[Available data — start]

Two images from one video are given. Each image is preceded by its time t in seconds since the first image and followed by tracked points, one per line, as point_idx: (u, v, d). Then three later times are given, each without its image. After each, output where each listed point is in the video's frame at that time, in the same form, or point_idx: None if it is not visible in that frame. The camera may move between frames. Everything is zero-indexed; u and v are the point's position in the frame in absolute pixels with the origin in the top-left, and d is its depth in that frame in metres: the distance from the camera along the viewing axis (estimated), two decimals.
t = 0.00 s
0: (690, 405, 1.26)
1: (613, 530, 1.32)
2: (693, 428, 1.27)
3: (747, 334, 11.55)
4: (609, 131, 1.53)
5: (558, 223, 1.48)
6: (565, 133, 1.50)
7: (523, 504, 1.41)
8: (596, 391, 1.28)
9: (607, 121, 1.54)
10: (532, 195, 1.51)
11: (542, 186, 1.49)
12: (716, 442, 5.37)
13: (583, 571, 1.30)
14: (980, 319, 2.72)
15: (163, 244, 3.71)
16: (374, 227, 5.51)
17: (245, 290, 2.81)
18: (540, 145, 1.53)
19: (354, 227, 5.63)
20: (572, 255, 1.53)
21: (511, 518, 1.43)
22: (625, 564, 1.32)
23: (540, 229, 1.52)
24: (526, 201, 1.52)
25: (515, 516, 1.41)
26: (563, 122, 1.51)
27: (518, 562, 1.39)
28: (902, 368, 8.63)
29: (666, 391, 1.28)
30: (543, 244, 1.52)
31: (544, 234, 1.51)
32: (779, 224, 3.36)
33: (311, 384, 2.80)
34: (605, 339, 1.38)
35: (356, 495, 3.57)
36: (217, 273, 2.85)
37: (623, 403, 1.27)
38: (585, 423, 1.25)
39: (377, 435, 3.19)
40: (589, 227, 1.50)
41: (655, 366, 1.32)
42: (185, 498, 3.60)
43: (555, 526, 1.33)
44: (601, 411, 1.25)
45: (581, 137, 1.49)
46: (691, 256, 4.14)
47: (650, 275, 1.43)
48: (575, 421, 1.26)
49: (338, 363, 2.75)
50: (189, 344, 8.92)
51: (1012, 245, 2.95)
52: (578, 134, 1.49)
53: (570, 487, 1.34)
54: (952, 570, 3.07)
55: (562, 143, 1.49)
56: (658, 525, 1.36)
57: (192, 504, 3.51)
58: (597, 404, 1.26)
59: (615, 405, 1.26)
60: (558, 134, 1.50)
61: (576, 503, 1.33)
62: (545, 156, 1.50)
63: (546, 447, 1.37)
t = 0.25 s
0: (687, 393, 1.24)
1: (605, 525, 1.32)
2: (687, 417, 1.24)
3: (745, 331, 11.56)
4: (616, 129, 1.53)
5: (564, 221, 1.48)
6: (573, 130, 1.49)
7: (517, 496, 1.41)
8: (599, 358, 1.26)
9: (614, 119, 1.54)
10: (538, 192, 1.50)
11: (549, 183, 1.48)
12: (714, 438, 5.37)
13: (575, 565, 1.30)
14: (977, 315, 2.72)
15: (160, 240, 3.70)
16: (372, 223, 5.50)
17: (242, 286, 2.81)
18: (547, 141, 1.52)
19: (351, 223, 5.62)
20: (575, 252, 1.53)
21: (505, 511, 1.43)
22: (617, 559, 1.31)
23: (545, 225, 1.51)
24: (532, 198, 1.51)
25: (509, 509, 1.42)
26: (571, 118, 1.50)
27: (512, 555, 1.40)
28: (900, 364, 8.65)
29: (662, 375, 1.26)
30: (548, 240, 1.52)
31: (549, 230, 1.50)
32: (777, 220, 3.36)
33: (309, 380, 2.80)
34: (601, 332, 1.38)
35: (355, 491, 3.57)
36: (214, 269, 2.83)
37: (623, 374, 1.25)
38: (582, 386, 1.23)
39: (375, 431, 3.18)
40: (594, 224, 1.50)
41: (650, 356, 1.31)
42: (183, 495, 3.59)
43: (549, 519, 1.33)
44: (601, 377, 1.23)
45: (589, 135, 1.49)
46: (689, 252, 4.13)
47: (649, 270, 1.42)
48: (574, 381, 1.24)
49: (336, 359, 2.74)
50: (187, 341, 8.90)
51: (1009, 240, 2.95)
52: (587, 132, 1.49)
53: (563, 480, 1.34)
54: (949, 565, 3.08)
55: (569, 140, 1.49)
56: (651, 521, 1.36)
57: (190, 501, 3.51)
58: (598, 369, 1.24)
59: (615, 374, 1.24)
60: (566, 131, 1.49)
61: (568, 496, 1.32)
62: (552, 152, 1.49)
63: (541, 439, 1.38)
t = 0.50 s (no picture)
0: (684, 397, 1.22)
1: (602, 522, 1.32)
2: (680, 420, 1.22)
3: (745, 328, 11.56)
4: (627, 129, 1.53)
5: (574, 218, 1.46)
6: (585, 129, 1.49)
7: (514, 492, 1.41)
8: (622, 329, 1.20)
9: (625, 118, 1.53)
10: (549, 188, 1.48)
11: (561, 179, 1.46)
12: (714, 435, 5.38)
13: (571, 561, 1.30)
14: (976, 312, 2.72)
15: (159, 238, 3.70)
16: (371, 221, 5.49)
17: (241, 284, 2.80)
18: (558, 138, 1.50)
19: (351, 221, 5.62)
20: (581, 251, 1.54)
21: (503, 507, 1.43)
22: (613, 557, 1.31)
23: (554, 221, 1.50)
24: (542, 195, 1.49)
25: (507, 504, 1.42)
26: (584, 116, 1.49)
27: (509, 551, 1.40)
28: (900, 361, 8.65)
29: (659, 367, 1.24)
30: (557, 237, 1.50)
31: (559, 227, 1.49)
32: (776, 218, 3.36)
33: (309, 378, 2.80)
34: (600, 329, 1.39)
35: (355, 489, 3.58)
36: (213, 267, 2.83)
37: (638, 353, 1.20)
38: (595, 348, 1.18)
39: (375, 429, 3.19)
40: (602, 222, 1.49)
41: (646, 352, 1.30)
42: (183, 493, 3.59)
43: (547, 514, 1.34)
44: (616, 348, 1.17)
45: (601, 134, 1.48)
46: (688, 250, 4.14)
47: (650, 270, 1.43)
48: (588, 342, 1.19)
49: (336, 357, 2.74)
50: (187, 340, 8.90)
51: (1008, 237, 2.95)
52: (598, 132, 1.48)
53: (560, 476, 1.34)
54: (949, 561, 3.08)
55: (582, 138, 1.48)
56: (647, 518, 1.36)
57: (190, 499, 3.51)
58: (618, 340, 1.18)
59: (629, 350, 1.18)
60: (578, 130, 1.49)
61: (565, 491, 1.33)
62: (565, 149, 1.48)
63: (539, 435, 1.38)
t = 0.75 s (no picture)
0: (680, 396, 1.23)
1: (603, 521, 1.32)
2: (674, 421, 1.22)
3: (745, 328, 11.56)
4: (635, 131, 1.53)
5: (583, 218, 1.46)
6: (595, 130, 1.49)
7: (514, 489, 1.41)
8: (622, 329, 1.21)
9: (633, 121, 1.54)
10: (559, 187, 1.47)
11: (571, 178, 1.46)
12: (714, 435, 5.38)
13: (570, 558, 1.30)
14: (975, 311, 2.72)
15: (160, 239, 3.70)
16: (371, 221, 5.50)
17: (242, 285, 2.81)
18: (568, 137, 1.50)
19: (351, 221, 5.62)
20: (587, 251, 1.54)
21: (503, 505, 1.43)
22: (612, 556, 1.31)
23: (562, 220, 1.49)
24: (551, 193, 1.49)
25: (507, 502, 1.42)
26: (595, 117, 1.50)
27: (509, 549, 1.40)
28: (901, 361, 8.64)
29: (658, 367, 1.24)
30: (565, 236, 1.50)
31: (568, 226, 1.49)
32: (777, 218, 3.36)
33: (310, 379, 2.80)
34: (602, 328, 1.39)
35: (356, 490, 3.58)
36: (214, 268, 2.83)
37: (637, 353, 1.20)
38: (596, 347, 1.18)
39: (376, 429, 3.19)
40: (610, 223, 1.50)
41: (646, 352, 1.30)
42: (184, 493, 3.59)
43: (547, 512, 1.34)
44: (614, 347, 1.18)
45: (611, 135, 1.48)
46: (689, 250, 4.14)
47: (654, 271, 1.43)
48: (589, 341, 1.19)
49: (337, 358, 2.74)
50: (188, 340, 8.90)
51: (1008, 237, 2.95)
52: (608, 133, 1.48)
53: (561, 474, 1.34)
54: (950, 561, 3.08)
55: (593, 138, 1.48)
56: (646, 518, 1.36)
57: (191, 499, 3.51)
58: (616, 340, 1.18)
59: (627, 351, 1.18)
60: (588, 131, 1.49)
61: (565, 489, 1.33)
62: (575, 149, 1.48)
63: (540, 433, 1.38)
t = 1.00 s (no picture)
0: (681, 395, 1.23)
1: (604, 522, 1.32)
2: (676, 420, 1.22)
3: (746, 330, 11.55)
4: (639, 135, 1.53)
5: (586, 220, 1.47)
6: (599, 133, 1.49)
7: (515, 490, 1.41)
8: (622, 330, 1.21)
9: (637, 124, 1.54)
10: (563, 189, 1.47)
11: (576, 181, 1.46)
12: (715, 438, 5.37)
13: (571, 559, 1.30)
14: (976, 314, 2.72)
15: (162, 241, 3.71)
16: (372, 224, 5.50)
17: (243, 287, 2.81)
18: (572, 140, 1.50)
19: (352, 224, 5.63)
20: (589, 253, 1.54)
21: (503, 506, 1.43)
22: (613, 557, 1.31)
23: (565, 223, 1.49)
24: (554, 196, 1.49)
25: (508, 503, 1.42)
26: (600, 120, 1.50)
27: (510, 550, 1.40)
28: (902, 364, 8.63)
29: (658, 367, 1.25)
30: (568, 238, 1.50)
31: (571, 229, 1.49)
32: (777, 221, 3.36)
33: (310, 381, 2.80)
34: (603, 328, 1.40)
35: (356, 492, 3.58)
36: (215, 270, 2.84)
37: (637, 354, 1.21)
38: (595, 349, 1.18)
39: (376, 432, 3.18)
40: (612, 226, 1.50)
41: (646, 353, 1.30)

[Available data — finish]

Filter the listing for the word "picture" and copy every line that holds it.

t = 0.50 s (no picture)
t = 0.75 s (no picture)
t = 1.00 s (no picture)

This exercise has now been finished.